ANTENATAL MATERNAL STEROID INTAKE

A study conducted by Rosemary et al showed that antenatal steroid administration   by   the   mother   had   a   protective   effect   against   ROP   in   the neonates.16But in our study it was not a significant risk factor.

 

LOW APGAR SCORE AND HYPOXIC  ISCHAEMIC  ENCEPHALOPATHY (HIE)

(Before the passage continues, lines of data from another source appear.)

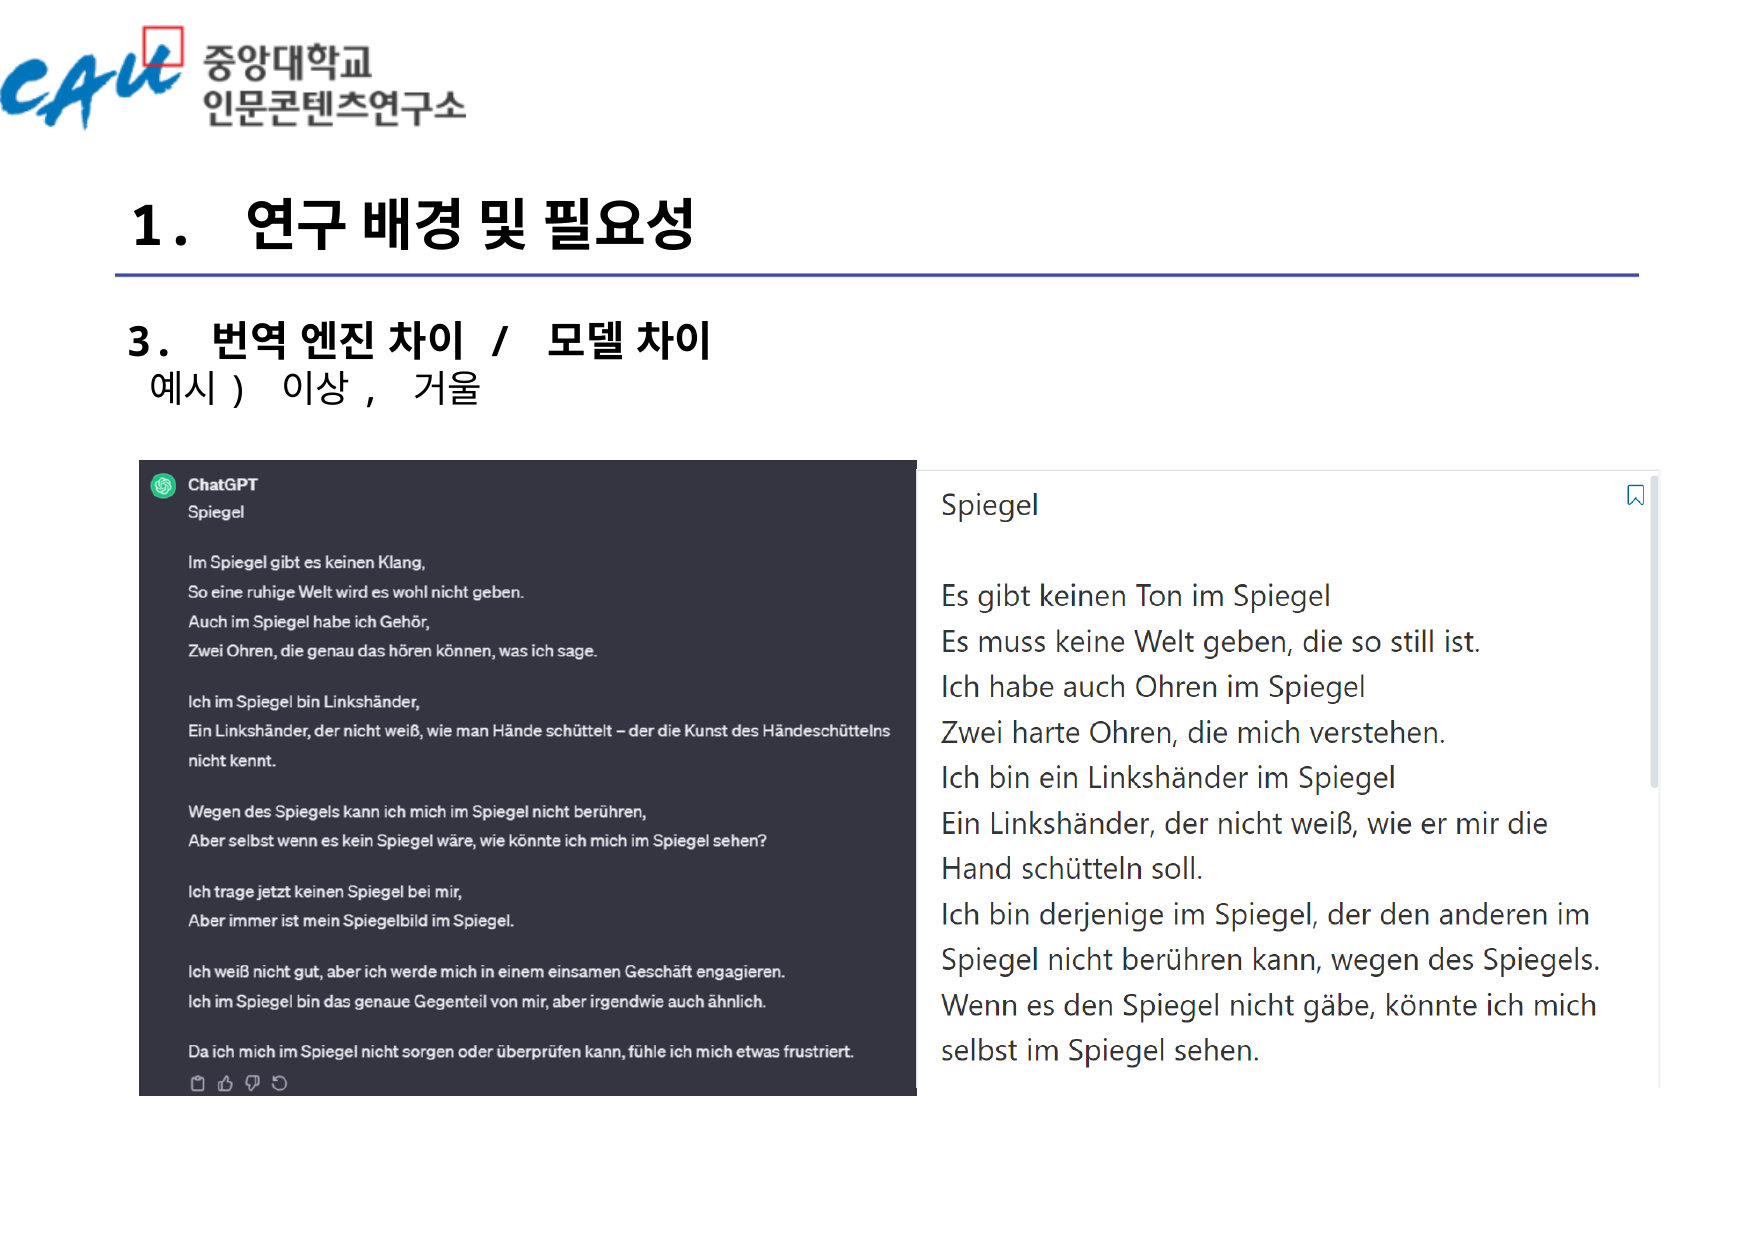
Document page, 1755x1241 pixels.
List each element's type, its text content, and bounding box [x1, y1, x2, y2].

picture [139, 460, 1661, 1096]
text_box 3. 번역 엔진 차이 / 모델 차이 예시) 이상, 거울 [62, 307, 778, 418]
text_box 1. 연구 배경 및 필요성 [115, 181, 1601, 265]
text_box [115, 269, 1639, 282]
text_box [0, 0, 466, 175]
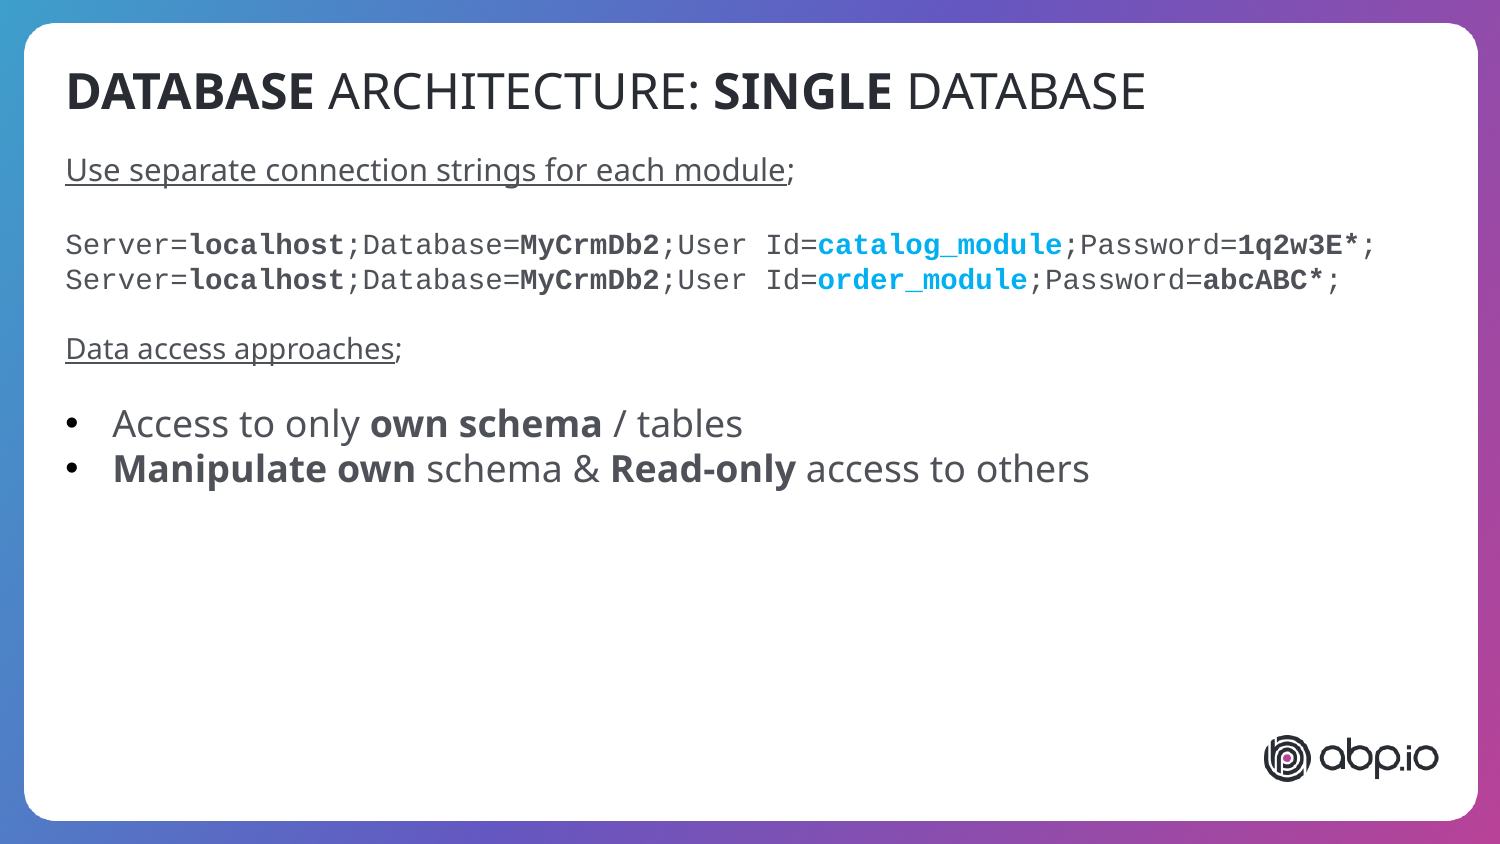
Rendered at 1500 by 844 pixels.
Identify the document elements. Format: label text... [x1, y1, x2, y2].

picture [0, 0, 1500, 844]
text_box DATABASE ARCHITECTURE: SINGLE DATABASE [50, 44, 1430, 135]
text_box Use separate connection strings for each module; Server=localhost;Database=MyCrmDb2;User Id=catalog_module;Password=1q2w3E*; Server=localhost;Database=MyCrmDb2;User Id=order_module;Password=abcABC*; Data access approaches; Access to only own schema / tables Manipulate own schema & Read-only access to others [50, 135, 1430, 696]
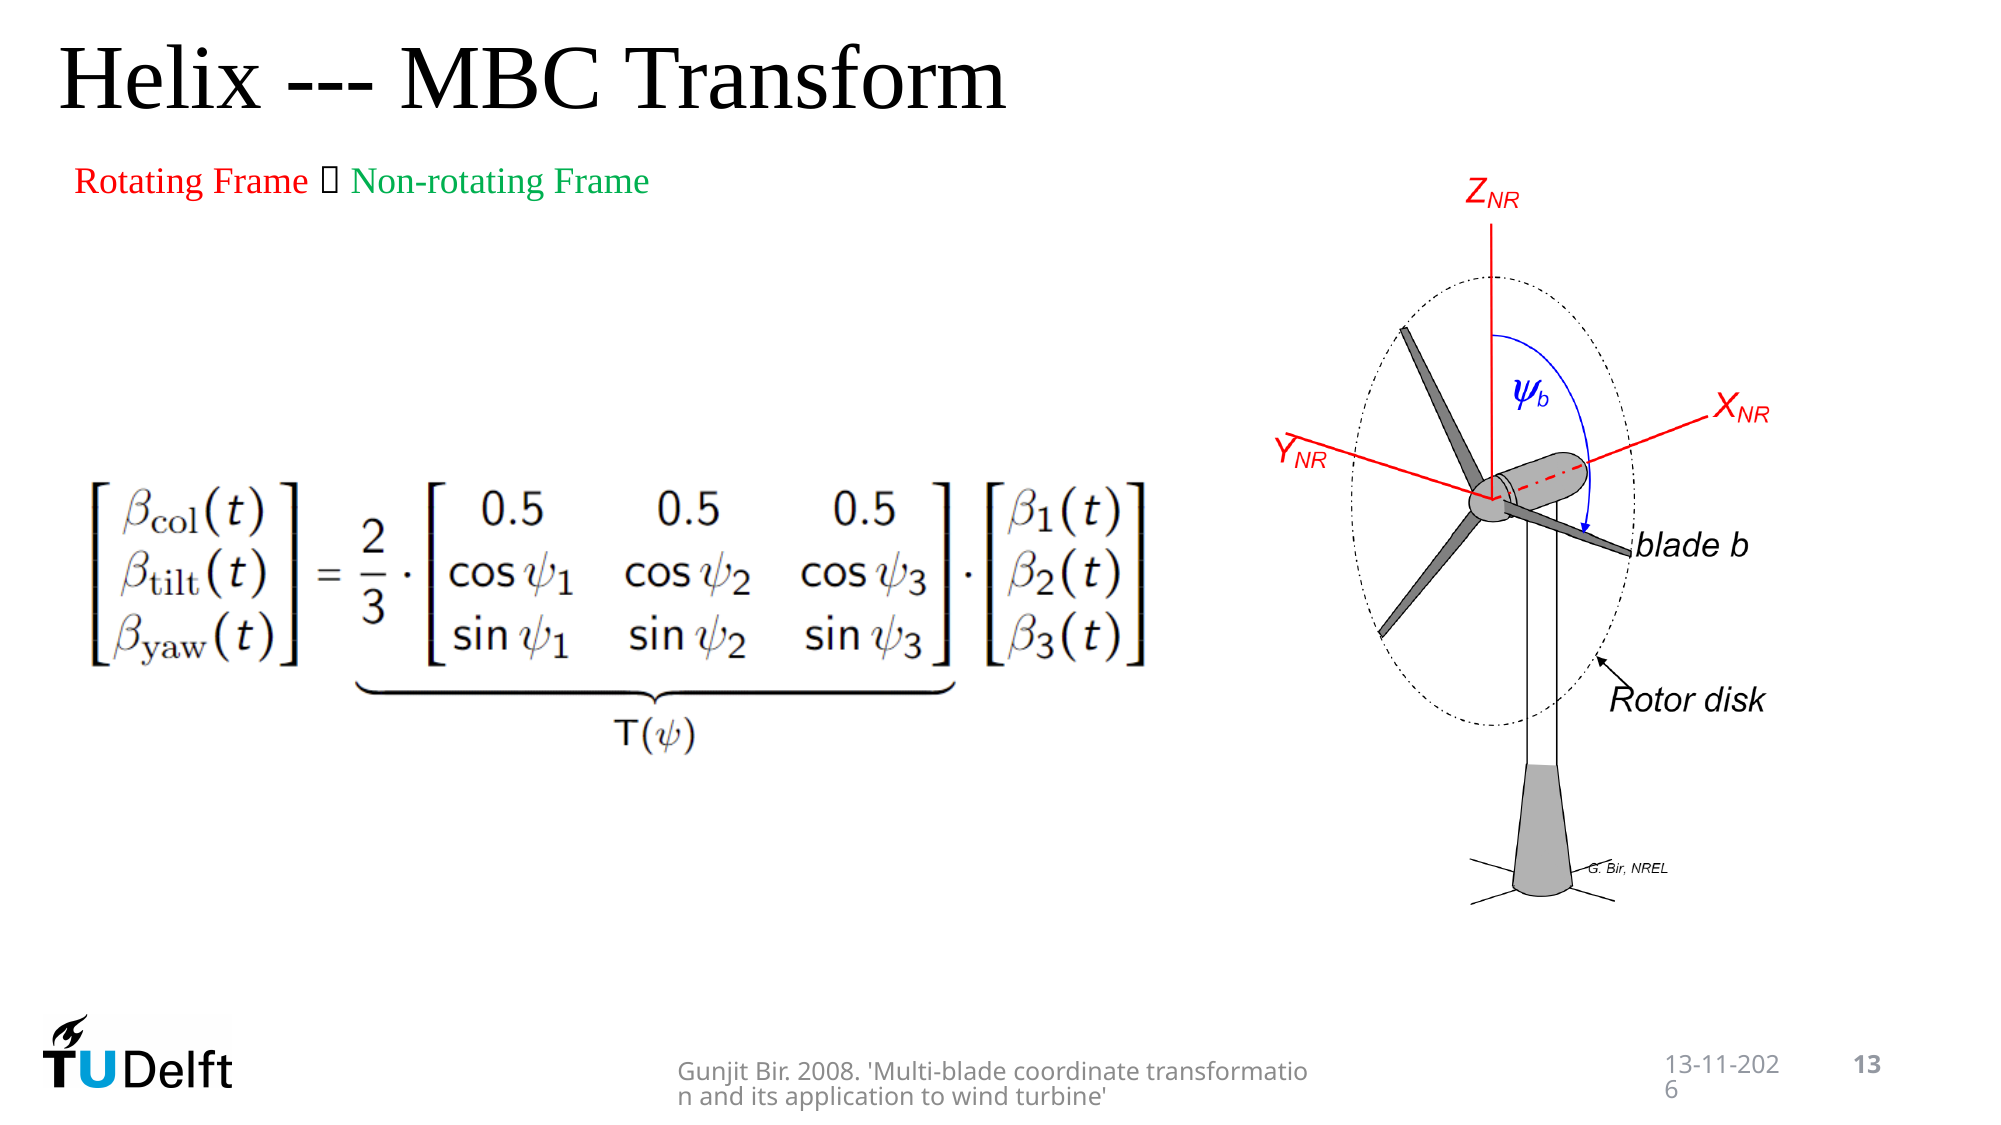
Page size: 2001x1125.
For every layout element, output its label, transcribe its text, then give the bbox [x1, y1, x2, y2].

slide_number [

Preterm babies who had a lower APGAR at 1 minute had a higher risk of having ROP in the study conducted by Shah et al.48 In our study Mean  APGAR  scores  at  1minute  and  5  minutes  were  significantly  lower among case when compared to the controls, signifying that neonates with perinatal asphyxia are at risk of ROP. Distribution of various stages of HIE was significant among the cases but was not an independent risk factor for ROP.

 

RDS

RDS is significant risk factor in the present study but not an independent risk factor on multivariate analysis. Gupta et al18 and associates reported ROP in 33.3% of babies with RDS. In our study, 40% of babies among cases had RDS, which is almost comparable to the other studies mentioned.

 

SURFACTANT ADMINISTRATION

Surfactant used to treat hyaline membrane disease has been shown to reduce the risk of ROP but it did not significantly  reduced  the incidence  of ROP in the present study (p=0.12). It may be due to the fact that very few cases among babies having RDS had surfactant therapy.

 

MULTIVARIATE ANALYSIS OF THE RISK FACTORS

In  study   conducted   by  Chaudhari26    et  al  septicemia   (P<0.001),   apnea (P=0.0001) and oxygen therapy (P=0.031) were independent risk factors In our study on multivariate  analysis, GA, duration of hospital stay, day of establishment of feeds, apnea, need for resuscitation and duration of oxygen administration were found to be independently significant risk factors.

 

EVALUATION OF NEED FOR TREATMENT AMONG CASES

In study by Austeng, 33.3% required treatment. In our study, four babies (23.5%) had stage 2 plus disease and both required laser treatment. This may be due to the fact that our study had wide screening criteria compared to the other study and also there was strict monitoring  for the avoidable  risk factors and appropriate  and timely screening as per the AAP.